Доктор и студиозус застыли у берега, лишний вес на льду сразу увеличивал трещины.
— Посмотри на меня! — крикнул пан Агалинский, не выпуская руки панны. Полонейка рассеянно оглянулась. — Брось все это! Выходи за меня замуж! Мы уедем в Америку!
Княжна нервно рассмеялась.
— Пан сумасшедший?
— Выходи за меня! Обвенчаемся сегодня же! — глаза пана Гервасия горели упрямым огнем. Полонейка истерично закричала-захохотала:
— Безумец! Точно безумец! Пан забыл — я же недавно посадила его в тюрьму и обворовала! Я на глазах пана целовалась с другими! Я могу отравить! Или пан хочет отомстить?
— Даже если ты всадишь мне в сердце нож, я только поцелую твою руку! — прокричал пан Агалинский, будто они находились на разных берегах. И прозвучало так, что невозможно было не поверить. — Слово чести — я отказываюсь от твоего приданого! Не возьму ни колечка, ни ломаного гроша! Нам достаточно будет и моего достояния. Мне нужна только ты, такая, как есть, смелая, хитрая, отчаянная, веселая! Тебе понравится в Америке! Там никого не изумит благородная дама, которая скачет верхом и метко стреляет. С индейцами станем воевать!
Полонейка в отчаянии оглянулась на карету, почти погруженную в воду.
— Оставь! — властно выкрикнул пан Гервасий. — Я отказываюсь от своей части добычи — откажись и ты! Пусть никому не достанется проклятое аглицкое колдовство! Ради тебя я забуду поручение своего пана — забудь и ты свое! Ну!
Панна растерянно поглядывала то на карету — ящики были еще видны, еще можно было дотянуться, то на пана Гервасия, чьи ноздри раздувались, как в восторге боя, а в глазах горело веселое отчаяние. Вода подползла к самым сапожкам панны, как темная холодная смерть, губы Полонейки дрожали, и Прантиш никогда не видел ее такой по-детски беспомощной.
— Ну, золотко мое! Решайся! Жить ли тебе взнузданной, пусть и с золотыми удилами? Для львицы нужен лев!
— Тоже мне нашелся лев из белорусского леса! — сквозь слезы улыбнулась панна. — А не боишься — что и тебя, как Дмитрия Сангушку, — догонят с родовитой невестой и убьют?
Агалинский встряхнул рыжими прядями.
— У Сангушки была ночь любви, глоток воли и вселенная в глазах его единственной женщины. Ты думаешь, мне этого мало, чтобы рассчитаться с жизнью? И сколько бы нам ни досталось времени — вместе мы не заскучаем, моя панна. Ух, мир зашатается!
Лед под ногами затрещал, карета отправилась возить дочерей водяного короля, а панна Полонея очутилась в объятиях пана Гервасия. Вырвич дрожащей рукой нащупывал саблю, но Лёдник решительно остановил его. Два обличья, сплавленные в бешеном, страстном поцелуе, поплыли в глазах студиозуса. А потом пан Агалинский подсадил Полонейку на коня. Вскочил сам.

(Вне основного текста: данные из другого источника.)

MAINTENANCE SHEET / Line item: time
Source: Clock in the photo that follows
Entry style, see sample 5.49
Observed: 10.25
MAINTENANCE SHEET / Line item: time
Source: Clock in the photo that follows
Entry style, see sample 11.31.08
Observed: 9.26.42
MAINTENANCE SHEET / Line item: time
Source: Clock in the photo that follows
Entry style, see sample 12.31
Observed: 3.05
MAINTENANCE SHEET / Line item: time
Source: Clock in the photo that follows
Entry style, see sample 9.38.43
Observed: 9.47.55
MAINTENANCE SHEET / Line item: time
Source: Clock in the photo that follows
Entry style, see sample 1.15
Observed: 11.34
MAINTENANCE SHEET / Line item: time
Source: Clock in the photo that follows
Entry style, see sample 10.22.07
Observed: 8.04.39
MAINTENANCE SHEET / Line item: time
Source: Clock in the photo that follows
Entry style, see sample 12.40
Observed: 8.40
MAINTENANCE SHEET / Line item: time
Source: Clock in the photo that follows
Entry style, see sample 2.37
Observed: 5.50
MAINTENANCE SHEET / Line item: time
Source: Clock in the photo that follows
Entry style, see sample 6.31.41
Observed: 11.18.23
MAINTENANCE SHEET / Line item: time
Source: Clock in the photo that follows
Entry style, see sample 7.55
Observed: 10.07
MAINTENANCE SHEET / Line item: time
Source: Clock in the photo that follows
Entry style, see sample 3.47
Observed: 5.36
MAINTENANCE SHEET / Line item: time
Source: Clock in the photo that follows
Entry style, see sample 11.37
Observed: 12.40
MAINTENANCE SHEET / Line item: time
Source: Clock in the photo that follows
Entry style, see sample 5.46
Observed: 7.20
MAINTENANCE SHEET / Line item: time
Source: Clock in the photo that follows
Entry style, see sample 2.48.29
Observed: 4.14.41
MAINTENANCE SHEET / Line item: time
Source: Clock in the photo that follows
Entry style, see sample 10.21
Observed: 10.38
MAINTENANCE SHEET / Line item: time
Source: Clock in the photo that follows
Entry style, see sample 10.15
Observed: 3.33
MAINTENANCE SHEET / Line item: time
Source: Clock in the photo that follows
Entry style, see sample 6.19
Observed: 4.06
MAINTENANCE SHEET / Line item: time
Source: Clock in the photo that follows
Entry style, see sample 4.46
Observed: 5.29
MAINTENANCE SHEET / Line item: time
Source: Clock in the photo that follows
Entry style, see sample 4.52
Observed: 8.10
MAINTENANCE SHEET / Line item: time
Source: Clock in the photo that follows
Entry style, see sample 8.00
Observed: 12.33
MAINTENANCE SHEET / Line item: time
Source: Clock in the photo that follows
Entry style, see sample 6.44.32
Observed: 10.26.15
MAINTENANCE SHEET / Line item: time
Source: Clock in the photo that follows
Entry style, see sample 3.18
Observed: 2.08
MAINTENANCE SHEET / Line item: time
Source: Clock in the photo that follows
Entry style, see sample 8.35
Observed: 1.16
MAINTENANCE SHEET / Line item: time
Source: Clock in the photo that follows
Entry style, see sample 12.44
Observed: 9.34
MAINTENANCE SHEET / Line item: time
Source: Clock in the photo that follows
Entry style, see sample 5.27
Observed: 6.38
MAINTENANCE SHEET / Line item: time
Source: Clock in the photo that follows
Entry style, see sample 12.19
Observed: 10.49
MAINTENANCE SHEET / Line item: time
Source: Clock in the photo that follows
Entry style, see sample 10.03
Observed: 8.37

— Стой! — прокричал Прантиш, давясь отчаянием. — А освободить пани Саломею?
— У пана Балтромея Лёдника есть для этого письмо! — прокричала панна Богинская. — Прощайте!
Прантиш смотрел вслед всадникам. У него не было сил даже возмутиться. Та страсть, та любовь, которые внезапно открылись перед ним, — обезоруживали его гнев. Сумел ли бы он сделать так, как пан Гервасий? Была ли любовь Прантиша Вырвича к панне Полонее Богинской такой же всемогущей — когда прощается все? Такой же. бескорыстной? Прантишу все же нужна была именно княжна Богинская, сестра претендента на трон, блестящая придворная дама и магнатка, связь с которой возвысила бы его в глазах суетного мира, вознесла бы на вершины жизни. Это был его личный приз, его Фортуна. А пан Гервасий пошел даже против воли князя Кароля Радзивилла, коего боготворил, и готов потерять все — только бы с ним была отчаянная женщина, жена, подруга и любовница, которая сможет гарцевать с ним по прериям, плыть через океаны, драться, мириться, любить — не жалуясь и не покоряясь никогда.
Вырвич понимал, что проиграл безнадежно.
На плечо студиозуса легла рука доктора.
— Ежели не поубивают друг друга, будут жить счастливо. Совпали под одну масть.
Это были жестокие слова — но Балтромей Лёдник был не только целителем, а и хорошим хирургом. Его скальпель никогда не дрожал над больным телом, примеряясь, он разрезал сразу, удаляя опухоли и выпуская гной.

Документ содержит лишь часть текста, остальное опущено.